◆ **Required action 1**
Reproduce everything in the publications list from "RESULTS: Sixteen (69%)" down to "insertion (κ = -0.03).".
◆ **Required action 2**
Answer these from the publications list:
(a) In what year was the survey administered?
(b) How many ICUs and hospitals made up the study setting?
(c) What was the median number of ICU beds?

Segment Start: Given text

Publications

2015

Costa, Deena Kelly, Courtney Colonna Kuza, and Jeremy M Kahn. (2015) 2015. “Differences Between Nurse- and Physician-Assessed ICU Characteristics Using a Standardized Survey.”. International Journal for Quality in Health Care : Journal of the International Society for Quality in Health Care 27 (5): 344-8. https://doi.org/10.1093/intqhc/mzv062.

OBJECTIVE: Surveys are often used to assess intensive care unit (ICU) organizational characteristics for quality improvement. Typically these surveys target ICU nurse managers and/or physician directors. However, it is unclear whether these providers' assessments differ. We sought to determine whether differences existed in nurse- and physician-assessed ICU characteristics using a standardized survey.

DESIGN: We administered a previously developed survey to nurse managers and medical directors in adult ICUs within a single healthcare system in 2013. The survey asked about interprofessional staffing and evidence-based protocols. We examined differences between nurse managers' and medical directors' responses using McNemar's test and assessed concordance using the kappa statistic.

SETTING: Twenty-three ICUs in 10 hospitals in Southwestern Pennsylvania.

RESULTS: Sixteen (69%) were specialty ICUs. The median number of ICU beds was 34. Concordance was moderate for high- vs. low-intensity physician staffing (κ = 0.60) and almost perfect on questions related to interprofessional staffing (κ = 0.83 nurse practitioners/physician assistants; 1.0 respiratory therapists; 0.83 physical therapists). However, concordance was slight to fair with regard to the presence of these providers on rounds (κ = 0.20-0.21) and poor to slight for protocols for liberation from mechanical ventilation (κ = 0.19), sedation (κ = -0.03) and central line insertion (κ = -0.03).

CONCLUSIONS: Despite a standardized survey, we found substantial disagreement on ICU characteristics when assessed by the nurse manager or physician director. This study raises questions about the use of surveys to examine ICU organizational characteristics and suggests that differences in nurse managers' and medical directors' assessments could be helpful in guiding future ICU quality improvement projects.

Marcum, Zachary A, Julia Driessen, Carolyn T Thorpe, Julie M Donohue, and Walid F Gellad. (2015) 2015. “Regional Variation in Use of a New Class of Antidiabetic Medication Among Medicare Beneficiaries: The Case of Incretin Mimetics.”. The Annals of Pharmacotherapy 49 (3): 285-92. https://doi.org/10.1177/1060028014563951.

Segment End: Given text
Segment Start: Records supplied

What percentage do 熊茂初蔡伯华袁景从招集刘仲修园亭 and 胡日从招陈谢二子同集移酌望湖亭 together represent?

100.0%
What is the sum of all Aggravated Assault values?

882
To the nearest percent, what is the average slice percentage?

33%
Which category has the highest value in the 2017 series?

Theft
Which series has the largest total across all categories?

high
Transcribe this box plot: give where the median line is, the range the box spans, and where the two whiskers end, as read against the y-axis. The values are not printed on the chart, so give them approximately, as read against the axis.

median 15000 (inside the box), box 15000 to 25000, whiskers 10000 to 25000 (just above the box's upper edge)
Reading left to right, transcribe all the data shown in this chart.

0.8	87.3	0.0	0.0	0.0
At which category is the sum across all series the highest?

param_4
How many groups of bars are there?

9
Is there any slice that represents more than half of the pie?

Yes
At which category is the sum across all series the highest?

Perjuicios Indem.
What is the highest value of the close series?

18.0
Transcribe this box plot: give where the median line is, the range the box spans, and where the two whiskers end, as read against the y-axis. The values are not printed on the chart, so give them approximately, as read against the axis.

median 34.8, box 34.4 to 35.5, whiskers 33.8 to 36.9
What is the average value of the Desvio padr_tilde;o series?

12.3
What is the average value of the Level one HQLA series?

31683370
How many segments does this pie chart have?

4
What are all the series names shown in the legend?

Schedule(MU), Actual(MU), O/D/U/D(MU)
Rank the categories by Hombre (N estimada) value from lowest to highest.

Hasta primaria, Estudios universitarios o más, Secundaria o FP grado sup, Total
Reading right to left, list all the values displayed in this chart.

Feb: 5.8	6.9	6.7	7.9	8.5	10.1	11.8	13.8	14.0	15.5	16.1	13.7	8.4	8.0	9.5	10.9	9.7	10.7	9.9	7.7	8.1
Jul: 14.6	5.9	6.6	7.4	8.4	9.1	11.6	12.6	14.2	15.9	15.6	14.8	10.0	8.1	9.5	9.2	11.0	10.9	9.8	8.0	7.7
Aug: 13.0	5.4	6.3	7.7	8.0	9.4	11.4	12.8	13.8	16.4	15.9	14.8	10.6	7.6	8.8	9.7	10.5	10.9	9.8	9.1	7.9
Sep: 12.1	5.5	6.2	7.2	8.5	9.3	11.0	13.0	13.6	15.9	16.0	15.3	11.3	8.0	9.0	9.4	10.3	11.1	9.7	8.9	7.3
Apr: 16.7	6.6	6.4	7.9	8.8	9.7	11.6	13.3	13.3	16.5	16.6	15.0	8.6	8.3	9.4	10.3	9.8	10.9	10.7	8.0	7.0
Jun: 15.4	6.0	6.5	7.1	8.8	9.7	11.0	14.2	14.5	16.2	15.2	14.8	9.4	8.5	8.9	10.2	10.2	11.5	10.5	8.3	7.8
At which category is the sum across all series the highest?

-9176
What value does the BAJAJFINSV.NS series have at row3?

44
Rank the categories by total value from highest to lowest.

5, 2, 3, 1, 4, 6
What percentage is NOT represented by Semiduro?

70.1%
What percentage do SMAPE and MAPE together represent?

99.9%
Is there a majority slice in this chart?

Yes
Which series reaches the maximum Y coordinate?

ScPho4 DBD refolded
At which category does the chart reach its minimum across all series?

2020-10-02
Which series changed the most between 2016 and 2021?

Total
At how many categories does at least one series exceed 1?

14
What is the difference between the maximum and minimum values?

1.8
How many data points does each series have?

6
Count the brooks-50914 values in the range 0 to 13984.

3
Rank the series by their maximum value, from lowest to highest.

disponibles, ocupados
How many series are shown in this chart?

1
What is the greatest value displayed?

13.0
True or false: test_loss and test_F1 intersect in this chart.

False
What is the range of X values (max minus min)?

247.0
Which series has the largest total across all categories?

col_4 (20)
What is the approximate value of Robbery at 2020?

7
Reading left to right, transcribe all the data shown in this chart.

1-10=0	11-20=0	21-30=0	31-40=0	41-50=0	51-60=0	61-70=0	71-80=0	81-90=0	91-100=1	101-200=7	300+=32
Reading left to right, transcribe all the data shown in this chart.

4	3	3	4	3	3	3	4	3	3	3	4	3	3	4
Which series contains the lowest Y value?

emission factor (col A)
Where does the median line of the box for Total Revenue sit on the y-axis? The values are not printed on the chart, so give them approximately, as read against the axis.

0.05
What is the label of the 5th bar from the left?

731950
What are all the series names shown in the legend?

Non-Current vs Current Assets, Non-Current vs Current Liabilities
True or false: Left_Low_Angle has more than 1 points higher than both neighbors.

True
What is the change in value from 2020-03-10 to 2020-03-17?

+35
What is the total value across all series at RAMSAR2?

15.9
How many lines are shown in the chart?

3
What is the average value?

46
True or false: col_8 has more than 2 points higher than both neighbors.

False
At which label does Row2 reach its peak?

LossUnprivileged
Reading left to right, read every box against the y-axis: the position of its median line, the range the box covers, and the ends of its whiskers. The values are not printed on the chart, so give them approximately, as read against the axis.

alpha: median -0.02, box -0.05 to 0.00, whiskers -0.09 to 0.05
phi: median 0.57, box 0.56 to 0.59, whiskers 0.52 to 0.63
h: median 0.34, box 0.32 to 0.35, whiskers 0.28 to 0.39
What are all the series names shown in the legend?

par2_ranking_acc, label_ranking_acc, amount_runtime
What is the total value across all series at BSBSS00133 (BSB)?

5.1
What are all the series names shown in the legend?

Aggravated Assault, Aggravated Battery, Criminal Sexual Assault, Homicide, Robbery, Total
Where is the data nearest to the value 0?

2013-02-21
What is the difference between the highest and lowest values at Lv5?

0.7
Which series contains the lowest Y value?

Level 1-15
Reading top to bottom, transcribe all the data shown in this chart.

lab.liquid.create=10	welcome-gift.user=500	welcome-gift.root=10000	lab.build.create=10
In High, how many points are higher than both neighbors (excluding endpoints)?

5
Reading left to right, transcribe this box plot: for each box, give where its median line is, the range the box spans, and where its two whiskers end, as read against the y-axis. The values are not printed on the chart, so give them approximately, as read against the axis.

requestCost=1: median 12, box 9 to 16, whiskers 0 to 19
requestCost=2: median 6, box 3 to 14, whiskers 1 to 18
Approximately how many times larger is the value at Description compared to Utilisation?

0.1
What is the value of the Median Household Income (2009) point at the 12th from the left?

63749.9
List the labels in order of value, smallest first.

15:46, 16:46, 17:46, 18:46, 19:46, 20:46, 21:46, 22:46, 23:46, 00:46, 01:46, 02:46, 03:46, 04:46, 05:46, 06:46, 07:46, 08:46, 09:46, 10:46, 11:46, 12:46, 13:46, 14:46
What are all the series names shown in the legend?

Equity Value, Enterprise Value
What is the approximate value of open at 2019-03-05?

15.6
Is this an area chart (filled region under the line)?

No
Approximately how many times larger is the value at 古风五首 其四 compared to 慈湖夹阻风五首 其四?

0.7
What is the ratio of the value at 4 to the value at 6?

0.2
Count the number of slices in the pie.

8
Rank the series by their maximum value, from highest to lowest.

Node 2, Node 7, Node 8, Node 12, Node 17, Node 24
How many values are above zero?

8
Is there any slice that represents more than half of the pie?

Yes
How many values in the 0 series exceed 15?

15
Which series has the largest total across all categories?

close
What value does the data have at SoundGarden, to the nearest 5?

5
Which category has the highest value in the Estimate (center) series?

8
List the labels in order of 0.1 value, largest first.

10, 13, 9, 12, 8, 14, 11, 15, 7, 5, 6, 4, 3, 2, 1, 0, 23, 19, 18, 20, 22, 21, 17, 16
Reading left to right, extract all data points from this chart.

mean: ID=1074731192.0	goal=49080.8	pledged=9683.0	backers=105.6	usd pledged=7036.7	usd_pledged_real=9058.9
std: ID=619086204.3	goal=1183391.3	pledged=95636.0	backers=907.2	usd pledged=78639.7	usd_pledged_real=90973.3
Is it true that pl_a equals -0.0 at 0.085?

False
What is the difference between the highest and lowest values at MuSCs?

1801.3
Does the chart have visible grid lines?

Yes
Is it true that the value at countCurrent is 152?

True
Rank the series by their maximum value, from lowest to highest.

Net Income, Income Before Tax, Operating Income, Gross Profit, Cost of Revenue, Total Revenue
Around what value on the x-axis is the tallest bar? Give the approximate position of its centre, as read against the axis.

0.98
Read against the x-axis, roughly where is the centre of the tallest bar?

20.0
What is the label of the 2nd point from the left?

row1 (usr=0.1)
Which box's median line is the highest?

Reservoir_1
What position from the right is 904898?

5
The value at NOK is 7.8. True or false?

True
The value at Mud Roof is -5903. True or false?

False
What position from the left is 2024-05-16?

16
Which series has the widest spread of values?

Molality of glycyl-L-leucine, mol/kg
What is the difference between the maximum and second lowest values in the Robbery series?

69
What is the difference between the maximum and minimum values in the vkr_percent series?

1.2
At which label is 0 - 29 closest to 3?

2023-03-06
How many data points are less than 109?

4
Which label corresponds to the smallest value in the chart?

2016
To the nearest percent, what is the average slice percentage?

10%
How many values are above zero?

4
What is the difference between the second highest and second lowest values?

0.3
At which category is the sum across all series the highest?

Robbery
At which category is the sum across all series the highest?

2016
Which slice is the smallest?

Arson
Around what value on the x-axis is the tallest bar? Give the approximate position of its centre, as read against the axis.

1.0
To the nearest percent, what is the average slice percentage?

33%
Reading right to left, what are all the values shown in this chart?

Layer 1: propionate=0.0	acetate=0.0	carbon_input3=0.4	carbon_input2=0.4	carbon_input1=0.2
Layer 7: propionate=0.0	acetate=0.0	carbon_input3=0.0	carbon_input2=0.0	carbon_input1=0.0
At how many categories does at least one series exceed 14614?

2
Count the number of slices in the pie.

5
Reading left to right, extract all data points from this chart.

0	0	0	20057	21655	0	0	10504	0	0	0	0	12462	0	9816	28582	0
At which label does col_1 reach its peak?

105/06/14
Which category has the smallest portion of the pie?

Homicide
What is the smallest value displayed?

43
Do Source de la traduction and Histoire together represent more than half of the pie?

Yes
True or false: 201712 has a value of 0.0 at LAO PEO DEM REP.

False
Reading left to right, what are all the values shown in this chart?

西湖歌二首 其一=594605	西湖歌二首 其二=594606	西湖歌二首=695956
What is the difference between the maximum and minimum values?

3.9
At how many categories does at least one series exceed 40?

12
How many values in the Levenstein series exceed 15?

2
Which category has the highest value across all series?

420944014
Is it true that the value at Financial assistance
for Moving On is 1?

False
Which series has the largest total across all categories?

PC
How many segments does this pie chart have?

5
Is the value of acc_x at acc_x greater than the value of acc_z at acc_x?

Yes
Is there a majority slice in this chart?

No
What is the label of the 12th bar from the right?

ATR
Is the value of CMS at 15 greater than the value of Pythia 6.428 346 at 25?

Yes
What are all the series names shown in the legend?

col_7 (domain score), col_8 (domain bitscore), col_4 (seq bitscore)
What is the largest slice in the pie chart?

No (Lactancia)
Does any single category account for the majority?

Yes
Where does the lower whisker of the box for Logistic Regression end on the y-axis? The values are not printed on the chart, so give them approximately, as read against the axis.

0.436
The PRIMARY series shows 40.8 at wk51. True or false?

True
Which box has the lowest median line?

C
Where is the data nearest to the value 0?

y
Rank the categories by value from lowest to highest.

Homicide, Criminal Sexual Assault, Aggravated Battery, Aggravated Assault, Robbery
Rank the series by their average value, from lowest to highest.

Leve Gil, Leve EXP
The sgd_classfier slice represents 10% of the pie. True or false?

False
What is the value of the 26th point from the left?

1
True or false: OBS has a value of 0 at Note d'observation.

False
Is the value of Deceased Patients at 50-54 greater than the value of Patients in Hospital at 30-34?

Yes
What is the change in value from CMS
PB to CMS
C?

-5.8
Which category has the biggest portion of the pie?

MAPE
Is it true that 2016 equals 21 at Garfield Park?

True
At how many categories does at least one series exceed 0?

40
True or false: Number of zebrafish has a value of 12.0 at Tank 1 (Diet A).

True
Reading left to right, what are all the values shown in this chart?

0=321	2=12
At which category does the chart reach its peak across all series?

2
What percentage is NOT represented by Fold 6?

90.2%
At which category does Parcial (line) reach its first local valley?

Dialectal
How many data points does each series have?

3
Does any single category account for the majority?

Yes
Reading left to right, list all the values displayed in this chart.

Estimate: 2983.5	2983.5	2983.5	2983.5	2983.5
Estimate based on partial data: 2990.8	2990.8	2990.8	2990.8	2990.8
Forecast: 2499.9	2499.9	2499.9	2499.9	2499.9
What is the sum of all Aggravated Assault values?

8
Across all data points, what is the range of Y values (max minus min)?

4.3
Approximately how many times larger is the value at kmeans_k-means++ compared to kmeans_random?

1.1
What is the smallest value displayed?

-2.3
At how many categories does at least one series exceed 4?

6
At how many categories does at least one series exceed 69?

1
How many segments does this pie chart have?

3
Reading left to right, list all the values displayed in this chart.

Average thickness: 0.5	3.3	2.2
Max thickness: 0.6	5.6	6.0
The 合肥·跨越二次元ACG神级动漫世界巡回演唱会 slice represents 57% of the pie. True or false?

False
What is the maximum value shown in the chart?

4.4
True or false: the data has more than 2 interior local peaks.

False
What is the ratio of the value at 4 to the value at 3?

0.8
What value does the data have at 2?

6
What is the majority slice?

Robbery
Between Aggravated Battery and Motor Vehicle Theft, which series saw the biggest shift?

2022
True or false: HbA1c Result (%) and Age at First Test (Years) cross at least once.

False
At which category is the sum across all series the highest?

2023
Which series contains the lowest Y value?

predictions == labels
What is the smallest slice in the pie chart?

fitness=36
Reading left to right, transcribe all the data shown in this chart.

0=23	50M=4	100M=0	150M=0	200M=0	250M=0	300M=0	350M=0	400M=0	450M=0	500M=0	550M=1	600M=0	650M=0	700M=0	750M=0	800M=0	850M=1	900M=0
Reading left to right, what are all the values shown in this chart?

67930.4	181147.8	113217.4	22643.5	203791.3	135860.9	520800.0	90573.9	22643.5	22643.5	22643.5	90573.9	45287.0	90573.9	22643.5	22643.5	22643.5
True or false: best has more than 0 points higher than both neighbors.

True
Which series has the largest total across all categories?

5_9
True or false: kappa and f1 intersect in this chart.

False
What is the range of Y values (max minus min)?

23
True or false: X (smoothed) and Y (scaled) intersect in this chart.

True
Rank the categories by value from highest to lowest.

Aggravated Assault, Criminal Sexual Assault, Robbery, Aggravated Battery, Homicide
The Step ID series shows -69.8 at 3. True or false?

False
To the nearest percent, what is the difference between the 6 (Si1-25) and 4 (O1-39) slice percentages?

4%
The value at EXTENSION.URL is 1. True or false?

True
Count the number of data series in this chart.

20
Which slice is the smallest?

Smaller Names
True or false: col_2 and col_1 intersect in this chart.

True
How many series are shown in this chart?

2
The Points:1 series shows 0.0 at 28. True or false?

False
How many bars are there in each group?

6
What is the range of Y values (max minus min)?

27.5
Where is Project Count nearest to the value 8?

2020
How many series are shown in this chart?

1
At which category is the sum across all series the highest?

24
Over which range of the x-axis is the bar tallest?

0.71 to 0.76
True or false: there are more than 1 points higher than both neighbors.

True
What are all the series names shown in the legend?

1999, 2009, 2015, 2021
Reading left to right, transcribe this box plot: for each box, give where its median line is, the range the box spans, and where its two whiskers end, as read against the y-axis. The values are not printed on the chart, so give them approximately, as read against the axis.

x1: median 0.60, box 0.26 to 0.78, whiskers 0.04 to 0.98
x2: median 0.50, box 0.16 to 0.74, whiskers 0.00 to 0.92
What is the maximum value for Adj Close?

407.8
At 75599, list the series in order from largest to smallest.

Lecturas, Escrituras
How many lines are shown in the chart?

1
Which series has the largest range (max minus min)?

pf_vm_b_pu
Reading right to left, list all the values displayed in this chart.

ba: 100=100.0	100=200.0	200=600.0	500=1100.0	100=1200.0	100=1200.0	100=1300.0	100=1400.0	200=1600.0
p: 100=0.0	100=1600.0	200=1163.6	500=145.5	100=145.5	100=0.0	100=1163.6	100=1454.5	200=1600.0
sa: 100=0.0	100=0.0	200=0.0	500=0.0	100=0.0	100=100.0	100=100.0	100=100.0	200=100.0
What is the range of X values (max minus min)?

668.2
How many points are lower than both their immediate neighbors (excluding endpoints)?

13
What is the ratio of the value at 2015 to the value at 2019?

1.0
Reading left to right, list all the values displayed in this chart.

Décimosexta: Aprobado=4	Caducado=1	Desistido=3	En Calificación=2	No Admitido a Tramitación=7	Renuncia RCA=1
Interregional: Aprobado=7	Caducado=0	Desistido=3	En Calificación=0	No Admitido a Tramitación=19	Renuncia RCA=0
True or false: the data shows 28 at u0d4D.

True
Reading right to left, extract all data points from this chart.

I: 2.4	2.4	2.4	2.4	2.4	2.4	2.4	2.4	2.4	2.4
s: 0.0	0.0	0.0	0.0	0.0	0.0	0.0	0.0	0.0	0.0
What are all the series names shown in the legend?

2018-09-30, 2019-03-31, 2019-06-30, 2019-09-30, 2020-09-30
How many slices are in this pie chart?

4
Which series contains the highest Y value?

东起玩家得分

Segment End: Records supplied

◆ **Answer section 1**
RESULTS: Sixteen (69%) were specialty ICUs. The median number of ICU beds was 34. Concordance was moderate for high- vs. low-intensity physician staffing (κ = 0.60) and almost perfect on questions related to interprofessional staffing (κ = 0.83 nurse practitioners/physician assistants; 1.0 respiratory therapists; 0.83 physical therapists). However, concordance was slight to fair with regard to the presence of these providers on rounds (κ = 0.20-0.21) and poor to slight for protocols for liberation from mechanical ventilation (κ = 0.19), sedation (κ = -0.03) and central line insertion (κ = -0.03).

◆ **Answer section 2**
(a) 2013
(b) Twenty-three ICUs in 10 hospitals
(c) 34